* **EXERCISE REQUIREMENTS**:
1. Decide whether each statement below agrees with the Google AI Mode guide. Answer yes or no for each and quote the guide's deciding words.
(a) Only 23% of branded-query AI citations come from a brand's own website.
(b) A page in position one in traditional search will always appear in AI Mode.
(c) AI Mode favors content that puts its direct answer in the closing paragraph.
2. Continue the Google AI Mode guide, starting after its final sentence.

* **TEXT BLOCK**:
╔══

Key takeaways
- Google AI Mode doesn't rank pages the same way traditional search does — it extracts answers from content it trusts, so your writing needs to be structured for extraction, not just ranking.
- Prompt research is the new keyword research: you need to know what questions AI engines are answering (and for whom) before you write a single word.
- Content gap analysis — finding prompts where competitors appear but you don't — is the fastest path to AI visibility gains.
- Publishing is only half the job. Tracking which pages get cited, by which models, and how often is what separates a strategy from a guess.
- The full cycle is: find gaps → create targeted content → measure citations and traffic.
Why Google AI Mode changes everything
Google AI Mode, which rolled out more broadly through 2025 and got a significant agent-focused upgrade at I/O 2026, doesn't just show you links anymore. It synthesizes answers from multiple sources and presents them directly in the interface. For users, that's convenient. For content teams, it means a page can sit at position one in traditional search and still be completely invisible in AI Mode if it's not structured the right way.
The shift is real. According to SparkToro's 2026 research, there's less than a 1-in-100 chance the same brand list appears twice across 100 ChatGPT runs. AI engines are inconsistent, probabilistic, and they pull from a much wider pool of sources than just your own site. Only 23% of branded-query AI citations come from a brand's own website — the other 77% comes from reviews, forums, editorial coverage, and third-party content.
That's not a reason to panic. It's a reason to build a strategy that accounts for all of it.
This guide walks you through that strategy from scratch: how to do prompt research, identify content gaps, create articles that AI engines actually cite, and track whether any of it is working.
Step 1: Understand how Google AI Mode selects sources
Before you write anything, you need to understand what you're optimizing for.
Google AI Mode (and AI Overviews, which feeds into it) favors content that:
- Gives a direct, self-contained answer in the first two to three sentences
- Uses clear headings that match the structure of a question
- Includes specific data, examples, and named sources rather than vague generalizations
- Lives on a site that has demonstrated topical authority over time
- Is fast, accessible, and free of technical crawl issues
The key mental shift: you're writing for extraction, not ranking. An LLM lifts a sentence or paragraph out of your page and uses it in a synthesized answer. That sentence needs to make sense without the surrounding context. If your content only works when read top to bottom, it won't get cited.

╚══

* **EXTRACTED DATA**:
╔══

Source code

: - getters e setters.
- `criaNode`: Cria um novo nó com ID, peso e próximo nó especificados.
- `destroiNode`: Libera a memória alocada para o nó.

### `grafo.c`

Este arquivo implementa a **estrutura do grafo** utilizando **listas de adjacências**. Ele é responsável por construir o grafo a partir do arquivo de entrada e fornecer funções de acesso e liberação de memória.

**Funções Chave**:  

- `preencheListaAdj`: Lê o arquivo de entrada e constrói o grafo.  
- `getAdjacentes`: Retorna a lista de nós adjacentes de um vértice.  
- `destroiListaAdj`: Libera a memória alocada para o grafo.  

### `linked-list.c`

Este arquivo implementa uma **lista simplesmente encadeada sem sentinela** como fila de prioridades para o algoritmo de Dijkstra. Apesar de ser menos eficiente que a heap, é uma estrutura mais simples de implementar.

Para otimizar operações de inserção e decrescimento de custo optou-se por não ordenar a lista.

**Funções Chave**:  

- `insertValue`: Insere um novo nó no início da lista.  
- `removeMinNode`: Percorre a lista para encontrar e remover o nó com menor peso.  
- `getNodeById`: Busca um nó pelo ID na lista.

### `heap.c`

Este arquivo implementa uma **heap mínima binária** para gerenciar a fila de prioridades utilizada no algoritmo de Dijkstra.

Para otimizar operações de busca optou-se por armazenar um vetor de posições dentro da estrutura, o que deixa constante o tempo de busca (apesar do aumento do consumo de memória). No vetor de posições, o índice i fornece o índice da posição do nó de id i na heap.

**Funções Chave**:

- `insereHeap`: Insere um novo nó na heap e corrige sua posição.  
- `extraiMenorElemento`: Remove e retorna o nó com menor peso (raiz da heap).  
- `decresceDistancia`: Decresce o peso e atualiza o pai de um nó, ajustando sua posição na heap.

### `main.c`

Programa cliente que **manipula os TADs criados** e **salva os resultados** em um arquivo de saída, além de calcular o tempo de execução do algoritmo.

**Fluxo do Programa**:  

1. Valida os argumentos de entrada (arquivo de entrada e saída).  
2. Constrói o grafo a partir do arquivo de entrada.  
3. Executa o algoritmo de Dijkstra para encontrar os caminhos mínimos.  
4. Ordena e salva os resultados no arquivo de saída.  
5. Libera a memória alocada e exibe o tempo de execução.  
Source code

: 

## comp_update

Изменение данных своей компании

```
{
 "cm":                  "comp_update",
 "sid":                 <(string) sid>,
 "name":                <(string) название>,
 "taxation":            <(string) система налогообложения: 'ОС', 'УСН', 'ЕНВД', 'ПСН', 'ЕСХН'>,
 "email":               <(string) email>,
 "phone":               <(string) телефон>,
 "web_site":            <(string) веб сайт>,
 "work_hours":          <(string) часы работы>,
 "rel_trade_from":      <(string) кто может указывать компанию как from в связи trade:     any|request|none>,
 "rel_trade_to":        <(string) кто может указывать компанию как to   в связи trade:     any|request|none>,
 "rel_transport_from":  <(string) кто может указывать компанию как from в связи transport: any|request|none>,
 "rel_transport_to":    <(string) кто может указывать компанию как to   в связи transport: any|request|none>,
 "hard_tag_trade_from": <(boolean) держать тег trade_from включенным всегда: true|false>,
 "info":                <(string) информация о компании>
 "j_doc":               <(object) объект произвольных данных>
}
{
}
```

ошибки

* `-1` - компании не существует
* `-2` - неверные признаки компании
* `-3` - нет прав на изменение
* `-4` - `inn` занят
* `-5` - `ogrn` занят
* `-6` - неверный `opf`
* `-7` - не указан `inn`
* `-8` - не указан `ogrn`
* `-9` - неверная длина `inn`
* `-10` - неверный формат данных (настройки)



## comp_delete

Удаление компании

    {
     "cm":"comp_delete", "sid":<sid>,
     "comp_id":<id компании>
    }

╚══

* **ANSWERS BY ITEM**:
1.
(a) Yes: "Only 23% of branded-query AI citations come from a brand's own website"
(b) No: "a page can sit at position one in traditional search and still be completely invisible in AI Mode if it's not structured the right way"
(c) No: "Gives a direct, self-contained answer in the first two to three sentences"

2.
One practical implication: every section of your article should open with an answer-first statement. Don't bury the lead. State the conclusion, then explain it.
Step 2: Do prompt research (not just keyword research)
Traditional keyword research asks "what are people searching for?" Prompt research asks "what are people asking AI engines, and what answers are those engines giving?"
These are related but not identical. A keyword like "best CRM for small business" becomes a dozen different prompts in AI search: "What CRM should I use if I have a team of five?", "Compare HubSpot and Pipedrive for a startup", "What do people on Reddit say about Salesforce for small teams?" Each of these prompts may surface different sources, different competitors, and different content formats.
How to identify the right prompts
Start with your core topics and expand them into natural-language questions. Think about:
- What would a real customer type into ChatGPT or Perplexity?
- What follow-up questions would they ask after the first answer?
- What comparisons, alternatives, and "best for X" queries exist in your space?
Tools like AlsoAsked and AnswerThePublic are useful for surfacing related questions from traditional search — these often translate directly into AI prompts.

For AI-specific prompt research, you want to know which prompts are actually being asked in AI engines, what volume they have, and how difficult they are to appear in. Promptwatch tracks prompt volumes and difficulty scores across 10 AI models, and shows you query fan-outs — how one prompt branches into sub-queries — so you can prioritize the prompts worth targeting rather than guessing.

Prioritize by prompt volume and competition
Not all prompts are equal. Some have high volume but are dominated by established brands. Others have moderate volume but almost no competition. Focus on:
- Prompts where you have genuine expertise and existing content
- Prompts where competitors appear but you don't (more on this below)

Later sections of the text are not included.